6 can be prevented from scattering and adhering. Here, as shown in FIG. 2, the distance from the rotation center of the bias roller 5 to the rear end of the transfer belt 8 (point at which the transfer paper P separates from the transfer belt 8) is x ₁ , and the linear velocity of the transfer belt 8 is v When the application time of the AC charger 16 is At and the application time of the bias roller 5 is Bt, At ≧ (Bt + x ₁ / v) That is, x ₁ / v is added to the time during which the bias is applied by the bias roller 5. If the AC charger 16 is turned on for longer than the time, it is possible to prevent the toner from adhering to the casing and the wire of the AC charger 16. Further, as in this embodiment, a mechanism for contacting and separating the transfer belt 8 from the photosensitive drum 1 (the push-up lever 4).
), The center of the nip portion between the photosensitive drum 1 and the transfer belt 8 and the rear end of the transfer belt 8 (the transfer paper P
The distance from the transfer belt 8 to the transfer belt 8) is x ₂ (FIG. 2).
), The relationship At ≧ (Bt + x ₂ / v) must be satisfied in order to prevent toner from adhering to the AC charger 16. As described above, according to the first aspect of the present invention, in a transfer belt apparatus provided with a static eliminator for applying an AC voltage for neutralizing a transfer sheet, the AC applied by the static eliminator is applied.

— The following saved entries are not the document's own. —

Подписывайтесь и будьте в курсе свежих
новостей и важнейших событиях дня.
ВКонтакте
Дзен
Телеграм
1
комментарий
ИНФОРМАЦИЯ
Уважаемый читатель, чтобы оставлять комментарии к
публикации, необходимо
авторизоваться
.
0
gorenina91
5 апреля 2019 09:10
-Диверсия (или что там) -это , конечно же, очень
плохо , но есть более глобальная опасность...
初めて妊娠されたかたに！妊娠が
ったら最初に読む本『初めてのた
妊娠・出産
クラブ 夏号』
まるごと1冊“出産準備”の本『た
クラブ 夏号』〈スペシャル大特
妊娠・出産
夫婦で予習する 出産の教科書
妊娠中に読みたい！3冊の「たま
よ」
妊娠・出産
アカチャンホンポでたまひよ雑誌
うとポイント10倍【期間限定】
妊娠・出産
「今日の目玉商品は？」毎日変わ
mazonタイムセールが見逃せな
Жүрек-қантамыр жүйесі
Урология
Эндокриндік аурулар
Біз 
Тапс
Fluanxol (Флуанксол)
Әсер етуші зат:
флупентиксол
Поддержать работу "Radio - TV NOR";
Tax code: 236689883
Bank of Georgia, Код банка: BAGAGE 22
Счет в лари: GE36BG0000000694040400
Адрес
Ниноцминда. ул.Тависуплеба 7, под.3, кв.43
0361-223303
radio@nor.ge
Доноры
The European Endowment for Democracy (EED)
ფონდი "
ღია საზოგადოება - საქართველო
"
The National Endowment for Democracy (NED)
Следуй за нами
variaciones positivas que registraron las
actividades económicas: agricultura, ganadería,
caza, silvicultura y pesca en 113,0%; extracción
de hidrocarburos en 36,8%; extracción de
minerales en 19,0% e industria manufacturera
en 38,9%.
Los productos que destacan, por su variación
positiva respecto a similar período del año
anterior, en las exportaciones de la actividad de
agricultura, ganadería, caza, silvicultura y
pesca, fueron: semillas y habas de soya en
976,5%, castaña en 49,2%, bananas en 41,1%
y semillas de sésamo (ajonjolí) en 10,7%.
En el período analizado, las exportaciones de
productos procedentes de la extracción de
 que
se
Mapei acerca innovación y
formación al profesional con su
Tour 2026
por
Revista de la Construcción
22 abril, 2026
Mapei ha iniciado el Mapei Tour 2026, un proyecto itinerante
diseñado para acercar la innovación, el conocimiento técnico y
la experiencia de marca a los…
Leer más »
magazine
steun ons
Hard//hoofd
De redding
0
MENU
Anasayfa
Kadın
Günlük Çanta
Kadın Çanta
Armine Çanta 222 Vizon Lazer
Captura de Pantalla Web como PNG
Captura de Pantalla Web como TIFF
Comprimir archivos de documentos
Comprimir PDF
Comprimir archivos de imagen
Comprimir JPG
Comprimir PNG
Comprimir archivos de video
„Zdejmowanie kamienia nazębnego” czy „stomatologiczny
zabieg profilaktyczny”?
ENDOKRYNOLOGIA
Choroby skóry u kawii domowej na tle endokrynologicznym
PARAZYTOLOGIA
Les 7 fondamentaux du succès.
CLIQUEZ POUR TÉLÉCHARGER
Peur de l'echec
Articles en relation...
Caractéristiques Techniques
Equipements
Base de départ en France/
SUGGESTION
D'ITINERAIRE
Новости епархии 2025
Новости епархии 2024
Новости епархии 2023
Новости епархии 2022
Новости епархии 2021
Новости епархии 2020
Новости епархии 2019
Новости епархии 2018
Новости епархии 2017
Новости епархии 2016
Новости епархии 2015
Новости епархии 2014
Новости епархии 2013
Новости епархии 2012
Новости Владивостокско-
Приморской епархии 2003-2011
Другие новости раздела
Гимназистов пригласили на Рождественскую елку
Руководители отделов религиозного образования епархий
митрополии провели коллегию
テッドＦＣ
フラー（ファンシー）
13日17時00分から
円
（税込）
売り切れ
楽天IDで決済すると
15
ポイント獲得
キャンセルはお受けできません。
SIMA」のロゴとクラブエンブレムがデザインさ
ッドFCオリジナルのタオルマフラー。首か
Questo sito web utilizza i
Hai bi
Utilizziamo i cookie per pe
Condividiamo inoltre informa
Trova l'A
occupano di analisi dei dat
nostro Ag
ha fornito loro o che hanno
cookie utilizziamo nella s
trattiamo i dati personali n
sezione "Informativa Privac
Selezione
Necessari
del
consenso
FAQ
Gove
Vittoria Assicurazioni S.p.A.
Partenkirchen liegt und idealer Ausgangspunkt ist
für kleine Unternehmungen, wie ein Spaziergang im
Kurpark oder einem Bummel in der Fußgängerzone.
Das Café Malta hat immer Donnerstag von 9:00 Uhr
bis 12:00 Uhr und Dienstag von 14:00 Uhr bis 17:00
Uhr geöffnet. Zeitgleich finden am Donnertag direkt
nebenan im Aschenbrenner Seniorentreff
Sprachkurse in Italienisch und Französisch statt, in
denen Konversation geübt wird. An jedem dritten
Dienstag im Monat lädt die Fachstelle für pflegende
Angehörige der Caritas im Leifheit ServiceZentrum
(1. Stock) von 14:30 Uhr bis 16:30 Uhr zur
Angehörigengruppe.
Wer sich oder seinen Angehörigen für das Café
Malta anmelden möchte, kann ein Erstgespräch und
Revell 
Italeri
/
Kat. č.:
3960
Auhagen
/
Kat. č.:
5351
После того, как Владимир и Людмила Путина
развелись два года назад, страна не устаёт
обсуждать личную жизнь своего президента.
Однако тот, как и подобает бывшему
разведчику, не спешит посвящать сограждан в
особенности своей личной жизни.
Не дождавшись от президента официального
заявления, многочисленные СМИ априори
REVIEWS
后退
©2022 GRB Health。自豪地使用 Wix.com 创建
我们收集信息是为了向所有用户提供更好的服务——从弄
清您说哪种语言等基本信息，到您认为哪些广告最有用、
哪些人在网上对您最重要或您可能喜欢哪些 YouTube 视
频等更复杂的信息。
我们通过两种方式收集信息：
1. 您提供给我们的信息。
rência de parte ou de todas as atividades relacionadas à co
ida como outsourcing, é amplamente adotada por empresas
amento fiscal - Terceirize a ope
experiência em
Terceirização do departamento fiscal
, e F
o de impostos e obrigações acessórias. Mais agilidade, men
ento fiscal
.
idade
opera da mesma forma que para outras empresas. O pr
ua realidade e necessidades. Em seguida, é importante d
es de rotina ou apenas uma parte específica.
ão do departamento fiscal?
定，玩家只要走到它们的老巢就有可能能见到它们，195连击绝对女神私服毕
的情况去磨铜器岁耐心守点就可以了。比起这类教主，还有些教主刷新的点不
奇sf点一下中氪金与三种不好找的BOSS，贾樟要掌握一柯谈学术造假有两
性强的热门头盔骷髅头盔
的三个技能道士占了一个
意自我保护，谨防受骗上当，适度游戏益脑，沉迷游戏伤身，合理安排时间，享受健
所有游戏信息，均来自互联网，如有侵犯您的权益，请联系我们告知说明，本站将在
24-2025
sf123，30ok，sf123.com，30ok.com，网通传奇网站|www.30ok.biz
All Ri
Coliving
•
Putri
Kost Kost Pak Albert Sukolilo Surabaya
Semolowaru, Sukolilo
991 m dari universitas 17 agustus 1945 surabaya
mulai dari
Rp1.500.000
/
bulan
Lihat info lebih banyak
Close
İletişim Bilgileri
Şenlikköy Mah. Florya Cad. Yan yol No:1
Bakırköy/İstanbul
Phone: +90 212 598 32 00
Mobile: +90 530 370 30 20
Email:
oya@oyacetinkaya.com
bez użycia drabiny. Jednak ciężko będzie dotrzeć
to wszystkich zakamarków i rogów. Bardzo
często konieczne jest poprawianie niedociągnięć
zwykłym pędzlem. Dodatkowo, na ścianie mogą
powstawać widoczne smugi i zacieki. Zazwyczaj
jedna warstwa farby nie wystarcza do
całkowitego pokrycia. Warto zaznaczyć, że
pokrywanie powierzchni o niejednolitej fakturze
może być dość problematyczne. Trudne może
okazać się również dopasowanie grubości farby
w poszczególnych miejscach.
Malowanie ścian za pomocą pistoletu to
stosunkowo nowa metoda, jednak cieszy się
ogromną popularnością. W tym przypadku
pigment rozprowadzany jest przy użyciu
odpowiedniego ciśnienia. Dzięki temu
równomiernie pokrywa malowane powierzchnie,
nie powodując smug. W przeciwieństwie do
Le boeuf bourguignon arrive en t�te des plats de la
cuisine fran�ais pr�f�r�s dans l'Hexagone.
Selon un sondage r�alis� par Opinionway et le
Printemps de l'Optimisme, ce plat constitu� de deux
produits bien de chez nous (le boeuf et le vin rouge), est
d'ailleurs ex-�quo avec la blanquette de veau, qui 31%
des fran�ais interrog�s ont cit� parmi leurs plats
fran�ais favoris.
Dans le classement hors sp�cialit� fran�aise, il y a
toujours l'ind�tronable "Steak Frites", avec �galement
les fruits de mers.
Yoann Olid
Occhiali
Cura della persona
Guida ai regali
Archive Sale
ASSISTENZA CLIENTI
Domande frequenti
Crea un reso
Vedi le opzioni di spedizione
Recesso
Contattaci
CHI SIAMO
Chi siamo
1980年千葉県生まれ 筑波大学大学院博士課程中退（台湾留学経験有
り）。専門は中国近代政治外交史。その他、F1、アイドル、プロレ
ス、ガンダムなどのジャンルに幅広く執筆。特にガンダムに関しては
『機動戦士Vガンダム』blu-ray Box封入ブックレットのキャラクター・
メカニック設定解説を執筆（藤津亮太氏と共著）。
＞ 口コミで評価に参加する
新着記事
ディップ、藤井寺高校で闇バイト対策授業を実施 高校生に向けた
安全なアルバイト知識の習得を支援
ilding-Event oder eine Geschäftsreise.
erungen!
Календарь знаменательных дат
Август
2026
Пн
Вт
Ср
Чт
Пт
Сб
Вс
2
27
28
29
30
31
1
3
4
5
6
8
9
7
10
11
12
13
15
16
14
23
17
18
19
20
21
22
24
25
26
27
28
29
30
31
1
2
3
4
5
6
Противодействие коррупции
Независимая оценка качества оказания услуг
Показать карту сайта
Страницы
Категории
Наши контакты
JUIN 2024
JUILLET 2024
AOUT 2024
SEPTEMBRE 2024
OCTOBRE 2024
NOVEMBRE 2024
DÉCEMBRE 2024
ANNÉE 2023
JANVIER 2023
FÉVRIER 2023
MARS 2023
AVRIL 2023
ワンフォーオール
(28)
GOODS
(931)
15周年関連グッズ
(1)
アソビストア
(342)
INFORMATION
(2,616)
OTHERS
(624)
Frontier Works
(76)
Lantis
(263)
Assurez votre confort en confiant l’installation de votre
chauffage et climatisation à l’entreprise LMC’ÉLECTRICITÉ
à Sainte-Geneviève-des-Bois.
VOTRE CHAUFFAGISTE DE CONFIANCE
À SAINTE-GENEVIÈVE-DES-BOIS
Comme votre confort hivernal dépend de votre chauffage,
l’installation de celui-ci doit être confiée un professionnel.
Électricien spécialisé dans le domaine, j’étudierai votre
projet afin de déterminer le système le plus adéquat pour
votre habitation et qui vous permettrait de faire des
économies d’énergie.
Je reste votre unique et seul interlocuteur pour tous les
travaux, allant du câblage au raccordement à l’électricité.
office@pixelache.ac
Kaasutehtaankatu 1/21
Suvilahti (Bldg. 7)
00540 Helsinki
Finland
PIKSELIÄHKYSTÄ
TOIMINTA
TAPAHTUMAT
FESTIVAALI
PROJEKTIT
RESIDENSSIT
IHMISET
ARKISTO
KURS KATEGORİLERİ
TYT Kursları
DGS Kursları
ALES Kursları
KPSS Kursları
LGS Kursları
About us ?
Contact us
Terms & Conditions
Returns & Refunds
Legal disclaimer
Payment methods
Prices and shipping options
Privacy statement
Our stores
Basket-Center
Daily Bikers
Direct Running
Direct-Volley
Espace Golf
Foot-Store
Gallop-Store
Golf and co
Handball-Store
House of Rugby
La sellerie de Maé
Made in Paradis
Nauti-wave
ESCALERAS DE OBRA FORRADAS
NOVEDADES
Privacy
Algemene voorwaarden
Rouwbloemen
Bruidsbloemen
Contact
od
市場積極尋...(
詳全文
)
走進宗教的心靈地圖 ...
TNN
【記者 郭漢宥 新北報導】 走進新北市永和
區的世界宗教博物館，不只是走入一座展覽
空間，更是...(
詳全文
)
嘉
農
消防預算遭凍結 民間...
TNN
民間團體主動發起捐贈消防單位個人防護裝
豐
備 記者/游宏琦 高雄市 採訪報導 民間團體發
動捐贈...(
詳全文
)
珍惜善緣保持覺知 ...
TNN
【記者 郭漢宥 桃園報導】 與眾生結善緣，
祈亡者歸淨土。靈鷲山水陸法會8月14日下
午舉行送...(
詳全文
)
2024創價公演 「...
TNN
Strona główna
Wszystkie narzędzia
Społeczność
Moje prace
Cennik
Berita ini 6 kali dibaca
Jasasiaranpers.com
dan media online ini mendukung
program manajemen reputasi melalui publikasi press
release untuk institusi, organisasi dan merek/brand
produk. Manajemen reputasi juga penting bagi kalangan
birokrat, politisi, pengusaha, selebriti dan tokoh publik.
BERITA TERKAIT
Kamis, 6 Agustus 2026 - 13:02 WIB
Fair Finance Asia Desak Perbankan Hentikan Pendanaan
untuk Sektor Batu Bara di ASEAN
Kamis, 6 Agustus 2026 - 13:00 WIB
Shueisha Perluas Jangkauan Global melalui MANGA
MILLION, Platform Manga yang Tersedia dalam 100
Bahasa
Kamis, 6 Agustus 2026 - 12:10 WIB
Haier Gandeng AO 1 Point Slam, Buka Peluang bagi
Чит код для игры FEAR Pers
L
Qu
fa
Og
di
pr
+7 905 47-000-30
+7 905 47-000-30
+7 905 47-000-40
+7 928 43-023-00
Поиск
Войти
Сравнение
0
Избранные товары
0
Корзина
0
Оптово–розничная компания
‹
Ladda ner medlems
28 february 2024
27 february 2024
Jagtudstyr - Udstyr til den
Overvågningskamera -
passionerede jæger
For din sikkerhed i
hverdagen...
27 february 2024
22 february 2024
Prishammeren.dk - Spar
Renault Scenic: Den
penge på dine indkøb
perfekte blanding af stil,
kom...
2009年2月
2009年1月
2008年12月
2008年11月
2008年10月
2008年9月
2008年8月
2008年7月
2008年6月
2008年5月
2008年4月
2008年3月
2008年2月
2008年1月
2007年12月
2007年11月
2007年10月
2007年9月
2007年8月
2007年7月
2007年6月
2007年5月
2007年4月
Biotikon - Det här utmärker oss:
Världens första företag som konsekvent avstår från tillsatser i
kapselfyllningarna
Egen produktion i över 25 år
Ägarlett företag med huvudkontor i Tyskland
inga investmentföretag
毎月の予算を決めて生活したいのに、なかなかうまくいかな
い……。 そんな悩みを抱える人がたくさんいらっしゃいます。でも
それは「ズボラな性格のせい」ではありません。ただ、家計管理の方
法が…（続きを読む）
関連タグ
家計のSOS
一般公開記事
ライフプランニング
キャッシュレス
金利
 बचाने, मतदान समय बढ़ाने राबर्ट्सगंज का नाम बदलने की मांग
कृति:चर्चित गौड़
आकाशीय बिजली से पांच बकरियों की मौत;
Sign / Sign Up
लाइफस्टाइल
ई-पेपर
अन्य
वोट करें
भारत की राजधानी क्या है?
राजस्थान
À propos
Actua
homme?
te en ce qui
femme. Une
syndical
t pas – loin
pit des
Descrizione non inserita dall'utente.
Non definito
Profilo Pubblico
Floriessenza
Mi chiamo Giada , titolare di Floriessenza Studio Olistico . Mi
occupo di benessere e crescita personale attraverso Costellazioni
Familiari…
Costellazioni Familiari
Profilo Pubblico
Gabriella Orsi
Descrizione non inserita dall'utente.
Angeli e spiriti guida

Since the frequency of the voltage is set to 400 Hz to 500 Hz, the setting width of the AC voltage application can be widened,
A good image can always be obtained within this range. [0019]

BRIEF DESCRIPTION OF THE DRAWINGS FIG. 1 is a schematic configuration diagram showing a transfer belt device according to an embodiment of the present invention. FIG. 2 is an explanatory diagram showing distances x ₁ and x ₂ in a transfer belt. FIG. 3 is a schematic configuration diagram illustrating a conventional transfer belt device. DESCRIPTION OF SYMBOLS 3, 9 Belt driving means 5 Bias voltage applying means 7 Static elimination member 8 Transfer belt 16 Static elimination means 4, 17 Contact / separation mechanism

──────────────────────────────────────────────────続 き Continued on the front page (58) Field surveyed (Int.Cl. ⁷ , DB name) G03G 15/16 G03G 15/14 101

Claims (1)

(57) Claims 1. A transfer belt formed of a dielectric material and brought into contact with the outer peripheral surface of an image carrier, means for driving the transfer belt, and a bias voltage applied to the transfer belt Bias voltage applying means for directly applying, a neutralizing member for neutralizing the transfer belt, and a downstream side of the bias voltage applying section with respect to a rotation direction of the transfer belt, and an upstream side of a transfer sheet separating position. A for discharging the transfer paper
A transfer belt device provided with a static elimination means for applying a C voltage, wherein the frequency of the AC voltage applied by the static elimination means is 400 Hz
A transfer belt device, wherein the frequency is set to 500 Hz.